A professor of mine tells me that the trick to academic writing is translating associative connections into logical, causal connections–a fact of the academy that I find showmanshipy yet absolutely true. With topic modeling, the relationship between scholar, association and logic strains yet further under the computing weight of algorithmically generated association.
Ben Schmidt, in his “When you have a MALLET, everything looks like a nail” post, notes one of the methodological “saves” of working with two-diminutional graphical data plotted on a familiar plane rather than language (bags of words): one can intuitively recognize error. He identifies the whaling map in which the LDA algorithm grouped together the eastern seaboard shipping and some pacific whaling into a single “topic.” Schmidt writes,
This is a case where I’m really being saved by the restrictive feature space of data. If I were interpreting these MALLET results as text, I might notice it, for example, but start to tell a just-so story about how transatlantic shipping and Pacific whaling really are connected. (Which they are; but so is everything else.) The absurdity of doing that with geographic data like this is pretty clear; but interpretive leaps are extraordinarily easy to make with texts.
The question becomes, what is the threshold for a reasonable connection. Indeed, Schmidt’s interpretation seems particularly not literary. It seems to me that the “just-so” story about the connection between these two seemingly unrelated patterns would be not only what an academic of literature would accidentally expand on, but would be precisely the bit of information that he or she would be most likely to expand on, turn into a conference presentation, and tote about the conference circuit as a lively report on some unexpected associations (hence, I suppose, Schmidt’s warning).
Ryan Heuser and Long Le-Khac’s “Learning to read data” offers a counter-balance to the impulse to avoid spurious associations (or associations above the spuriosity threshold, which, as Schmidt implies, we must place somewhere). The problem at the other end of the spectrum is throwing away data that does not already confirm what we believe, that is, eliminating data that does not support the conceptual associations and categories that we have already built.

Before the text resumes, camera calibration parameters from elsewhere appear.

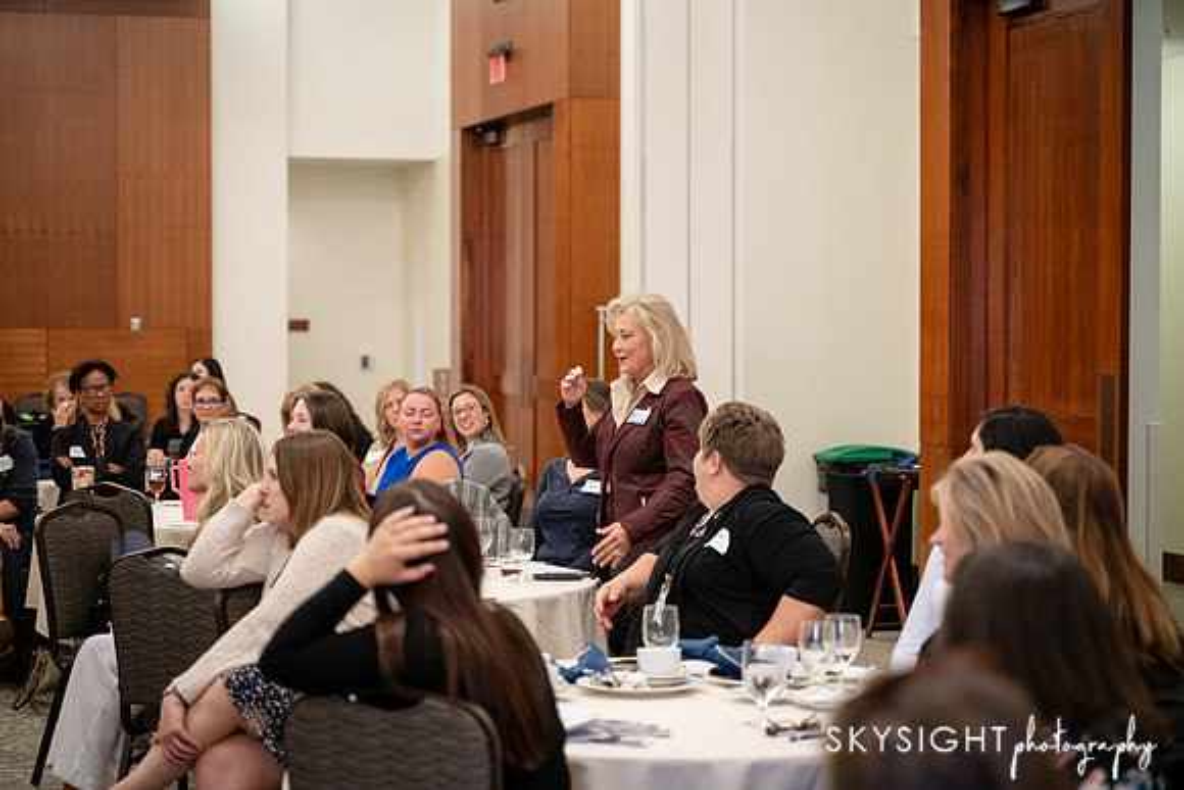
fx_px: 2524
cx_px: 592
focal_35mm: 77
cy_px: 395
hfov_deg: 26.4
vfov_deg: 17.8
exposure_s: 1/320
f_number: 2.8
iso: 3200
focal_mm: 75
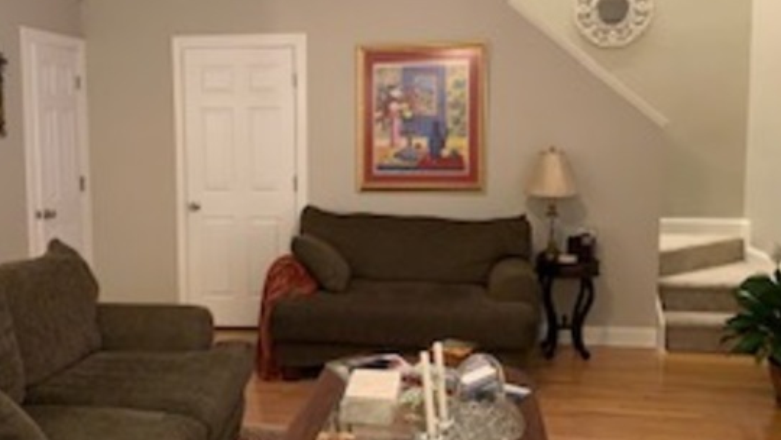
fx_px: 725
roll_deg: +0.7
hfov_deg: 56.4
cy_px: 191
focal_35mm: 35
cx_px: 330
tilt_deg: -4.3
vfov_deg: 33.7
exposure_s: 1/30
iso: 640
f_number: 1.8
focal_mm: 4.25
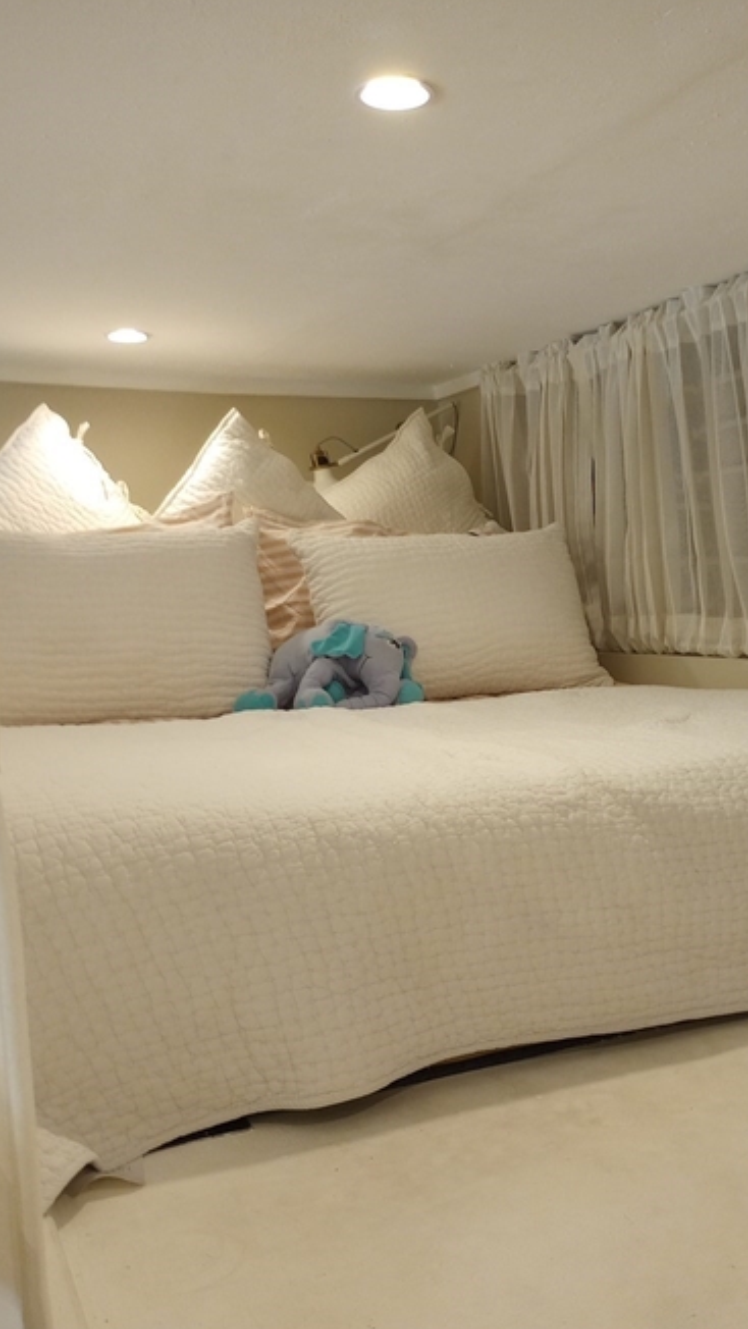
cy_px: 756
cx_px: 516
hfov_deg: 32.5
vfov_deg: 55.1
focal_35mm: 36
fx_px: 1269
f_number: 1.8
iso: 456
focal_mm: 4.27
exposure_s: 1/40
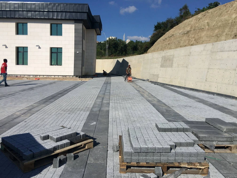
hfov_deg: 61.7
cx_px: 118
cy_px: 89
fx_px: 199
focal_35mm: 29
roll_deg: +0.8
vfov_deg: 48.2
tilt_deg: -2.6
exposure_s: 1/4049
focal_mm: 4.15
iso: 25
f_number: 2.2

A troubling corollary to this is a tendency to throw away data that does not fit our established concepts. When Cohen discards a striking correlation between “belief,” “atheism,” and “Aristotle” as an accident of the data, he does just this. Whether or not the correlation is accidental should be decided by statistical analysis rather than the feeling that it doesn’t make sense. If we required all data to make sense—that is, fit our established concepts—quantitative methods would never produce new knowledge. If the digital humanities are to be more than simply an efficient tool for confirming what we already know, then we need to check this tendency to seek validation.
It seems as though Schmidt may be on the verge of doing just this—or, at least, encouraging literary people that thrive on association to do this—throwing away data that does not fit into a pre-established topic. What is the happy mean here? Heuser and Le-Khac advocate for doing some follow-up statistical modeling to check out the validity of these inchoate associations (when it rains algorithms…). This is, however, where a more traditional literary scholarship could also take over. Perhaps after getting a whiff of some new associative logic, it is time to set off into one’s text(s) and attempt a demonstration on the grounds of compelling and satisfying persuasive writing. Or do we want to see our field move further forward than this?